The Japanese Tea Ceremony
The Chanoyu, AKA The Way of Tea, is a timeless tradition and has been central to Japanese culture since the 1400’s. Complete with its own a code of ethics and morals, this matcha tea ceremony represents a way of life and a state of mind, all revolving around four basic principles: harmony, respect, purity and tranquility. If patience is a virtue, the Way of Tea is as virtuous as it gets.
Cha, Cha, Cha
There are two types of Chanoyu: the Chaji and the Chakai.
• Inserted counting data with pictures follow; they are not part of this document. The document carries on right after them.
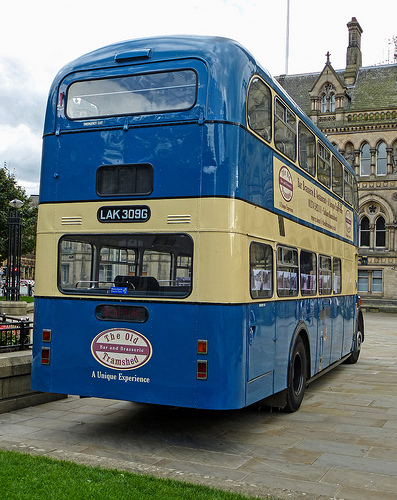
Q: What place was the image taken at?
A: It was taken at the parking lot.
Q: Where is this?
A: This is at the parking lot.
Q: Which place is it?
A: It is a parking lot.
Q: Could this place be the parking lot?
A: Yes, it is the parking lot.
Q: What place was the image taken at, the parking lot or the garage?
A: It was taken at the parking lot.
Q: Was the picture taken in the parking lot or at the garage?
A: It was taken at the parking lot.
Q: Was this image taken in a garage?
A: No, the picture was taken in a parking lot.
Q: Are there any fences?
A: Yes, there is a fence.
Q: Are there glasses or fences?
A: Yes, there is a fence.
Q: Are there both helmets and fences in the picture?
A: No, there is a fence but no helmets.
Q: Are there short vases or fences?
A: Yes, there is a short fence.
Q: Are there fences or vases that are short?
A: Yes, the fence is short.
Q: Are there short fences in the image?
A: Yes, there is a short fence.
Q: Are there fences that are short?
A: Yes, there is a fence that is short.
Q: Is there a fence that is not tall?
A: Yes, there is a short fence.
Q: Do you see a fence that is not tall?
A: Yes, there is a short fence.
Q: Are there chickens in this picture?
A: No, there are no chickens.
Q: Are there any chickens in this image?
A: No, there are no chickens.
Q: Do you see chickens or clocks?
A: No, there are no chickens or clocks.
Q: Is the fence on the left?
A: Yes, the fence is on the left of the image.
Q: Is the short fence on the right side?
A: No, the fence is on the left of the image.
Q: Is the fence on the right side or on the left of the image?
A: The fence is on the left of the image.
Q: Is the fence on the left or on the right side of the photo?
A: The fence is on the left of the image.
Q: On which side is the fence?
A: The fence is on the left of the image.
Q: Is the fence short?
A: Yes, the fence is short.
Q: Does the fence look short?
A: Yes, the fence is short.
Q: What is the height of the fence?
A: The fence is short.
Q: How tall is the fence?
A: The fence is short.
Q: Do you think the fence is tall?
A: No, the fence is short.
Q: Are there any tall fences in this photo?
A: No, there is a fence but it is short.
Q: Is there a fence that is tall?
A: No, there is a fence but it is short.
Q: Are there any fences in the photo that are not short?
A: No, there is a fence but it is short.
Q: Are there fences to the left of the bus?
A: Yes, there is a fence to the left of the bus.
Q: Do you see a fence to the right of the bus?
A: No, the fence is to the left of the bus.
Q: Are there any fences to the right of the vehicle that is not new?
A: No, the fence is to the left of the bus.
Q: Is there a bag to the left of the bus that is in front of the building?
A: No, there is a fence to the left of the bus.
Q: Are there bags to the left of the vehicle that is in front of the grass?
A: No, there is a fence to the left of the bus.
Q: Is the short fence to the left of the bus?
A: Yes, the fence is to the left of the bus.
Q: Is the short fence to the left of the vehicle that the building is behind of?
A: Yes, the fence is to the left of the bus.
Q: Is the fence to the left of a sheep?
A: No, the fence is to the left of the bus.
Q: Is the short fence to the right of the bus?
A: No, the fence is to the left of the bus.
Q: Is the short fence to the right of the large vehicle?
A: No, the fence is to the left of the bus.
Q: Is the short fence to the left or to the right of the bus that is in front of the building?
A: The fence is to the left of the bus.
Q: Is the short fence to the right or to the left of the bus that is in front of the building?
A: The fence is to the left of the bus.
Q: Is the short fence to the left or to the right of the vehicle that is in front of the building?
A: The fence is to the left of the bus.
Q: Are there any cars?
A: No, there are no cars.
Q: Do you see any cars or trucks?
A: No, there are no cars or trucks.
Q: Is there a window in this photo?
A: Yes, there is a window.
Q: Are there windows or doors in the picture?
A: Yes, there is a window.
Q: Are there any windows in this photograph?
A: Yes, there is a window.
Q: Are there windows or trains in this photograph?
A: Yes, there is a window.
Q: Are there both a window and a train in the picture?
A: No, there is a window but no trains.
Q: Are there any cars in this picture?
A: No, there are no cars.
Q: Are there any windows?
A: Yes, there is a window.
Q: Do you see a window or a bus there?
A: Yes, there is a window.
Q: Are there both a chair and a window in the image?
A: No, there is a window but no chairs.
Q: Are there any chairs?
A: No, there are no chairs.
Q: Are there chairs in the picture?
A: No, there are no chairs.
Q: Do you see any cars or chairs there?
A: No, there are no chairs or cars.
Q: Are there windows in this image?
A: Yes, there is a window.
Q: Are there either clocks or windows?
A: Yes, there is a window.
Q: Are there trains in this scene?
A: No, there are no trains.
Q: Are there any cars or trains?
A: No, there are no trains or cars.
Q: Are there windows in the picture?
A: Yes, there is a window.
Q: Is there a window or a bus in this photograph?
A: Yes, there is a window.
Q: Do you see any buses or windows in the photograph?
A: Yes, there is a window.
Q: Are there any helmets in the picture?
A: No, there are no helmets.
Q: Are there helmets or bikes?
A: No, there are no helmets or bikes.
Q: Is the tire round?
A: Yes, the tire is round.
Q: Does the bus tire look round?
A: Yes, the tire is round.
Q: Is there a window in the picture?
A: Yes, there is a window.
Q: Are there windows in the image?
A: Yes, there is a window.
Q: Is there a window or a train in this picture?
A: Yes, there is a window.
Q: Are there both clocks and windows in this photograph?
A: No, there is a window but no clocks.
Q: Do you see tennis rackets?
A: No, there are no tennis rackets.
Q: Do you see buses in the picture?
A: Yes, there is a bus.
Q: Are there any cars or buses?
A: Yes, there is a bus.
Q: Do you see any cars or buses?
A: Yes, there is a bus.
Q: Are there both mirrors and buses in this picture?
A: Yes, there are both a bus and a mirror.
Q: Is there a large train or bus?
A: Yes, there is a large bus.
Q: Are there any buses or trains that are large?
A: Yes, the bus is large.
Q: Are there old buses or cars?
A: Yes, there is an old bus.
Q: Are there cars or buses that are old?
A: Yes, the bus is old.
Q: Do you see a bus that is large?
A: Yes, there is a large bus.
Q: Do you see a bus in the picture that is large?
A: Yes, there is a bus that is large.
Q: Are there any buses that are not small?
A: Yes, there is a large bus.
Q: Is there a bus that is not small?
A: Yes, there is a large bus.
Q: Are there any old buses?
A: Yes, there is an old bus.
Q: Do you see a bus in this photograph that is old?
A: Yes, there is a bus that is old.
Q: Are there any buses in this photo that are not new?
A: Yes, there is a old bus.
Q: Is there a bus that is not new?
A: Yes, there is a old bus.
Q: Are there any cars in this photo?
A: No, there are no cars.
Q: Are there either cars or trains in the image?
A: No, there are no cars or trains.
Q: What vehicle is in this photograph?
A: The vehicle is a bus.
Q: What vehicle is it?
A: The vehicle is a bus.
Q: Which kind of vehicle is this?
A: This is a bus.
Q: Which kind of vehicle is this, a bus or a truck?
A: This is a bus.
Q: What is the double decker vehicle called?
A: The vehicle is a bus.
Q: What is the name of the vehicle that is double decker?
A: The vehicle is a bus.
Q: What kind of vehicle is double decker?
A: The vehicle is a bus.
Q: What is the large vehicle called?
A: The vehicle is a bus.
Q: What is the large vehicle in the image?
A: The vehicle is a bus.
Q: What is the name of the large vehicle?
A: The vehicle is a bus.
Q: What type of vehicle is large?
A: The vehicle is a bus.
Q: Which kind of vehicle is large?
A: The vehicle is a bus.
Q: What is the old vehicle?
A: The vehicle is a bus.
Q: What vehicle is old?
A: The vehicle is a bus.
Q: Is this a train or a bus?
A: This is a bus.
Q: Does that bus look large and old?
A: Yes, the bus is large and old.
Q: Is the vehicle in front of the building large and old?
A: Yes, the bus is large and old.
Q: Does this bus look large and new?
A: No, the bus is large but old.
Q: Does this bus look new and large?
A: No, the bus is large but old.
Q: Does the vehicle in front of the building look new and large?
A: No, the bus is large but old.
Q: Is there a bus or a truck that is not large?
A: No, there is a bus but it is large.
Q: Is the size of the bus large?
A: Yes, the bus is large.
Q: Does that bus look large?
A: Yes, the bus is large.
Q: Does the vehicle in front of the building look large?
A: Yes, the bus is large.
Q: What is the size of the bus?
A: The bus is large.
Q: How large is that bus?
A: The bus is large.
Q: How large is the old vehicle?
A: The bus is large.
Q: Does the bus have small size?
A: No, the bus is large.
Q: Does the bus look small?
A: No, the bus is large.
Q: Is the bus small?
A: No, the bus is large.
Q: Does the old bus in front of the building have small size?
A: No, the bus is large.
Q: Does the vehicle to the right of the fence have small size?
A: No, the bus is large.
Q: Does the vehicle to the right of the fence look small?
A: No, the bus is large.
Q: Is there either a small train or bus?
A: No, there is a bus but it is large.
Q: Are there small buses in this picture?
A: No, there is a bus but it is large.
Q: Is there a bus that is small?
A: No, there is a bus but it is large.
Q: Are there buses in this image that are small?
A: No, there is a bus but it is large.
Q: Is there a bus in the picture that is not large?
A: No, there is a bus but it is large.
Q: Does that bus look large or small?
A: The bus is large.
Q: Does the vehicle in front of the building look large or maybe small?
A: The bus is large.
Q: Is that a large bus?
A: Yes, that is a large bus.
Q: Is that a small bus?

The Chaji is the most formal of the two and can last up to four hours. It includes a reception, a meal then a short pause, followed by a full tea ceremony. The Chakai is a shorter version that lasts about 30-45 minutes. This condensed ceremony features a light matcha served with sweets.
Step by Step
As mentioned above, there is a specific set of tools required for an authentic Japanese tea ceremony. To set up your Chanoyu, you’ll need a cloth napkin (linen or hemp), a tea bowl, a teaspoon and a tea whisk.
There is also a set of guidelines that must be followed. While each carries specific meaning and actions, the seven Rules of the Tea Ceremony are described as follows:
- Arrange the flowers as they grow in the fields.
- Arrange the charcoal to heat the water.
- In summer, evoke coolness.
- In winter, evoke warmth.
- Take care of everything ahead of time.
- Be prepared for rain.
- Give every one of your guests your full attention.
So how exactly do these steps translate into a cup of matcha? This video does a great job explaining it.
But whether you’re a master or new to to matcha, the most important rule of the tea ceremony is to respect your guests and surroundings. Happy whisking!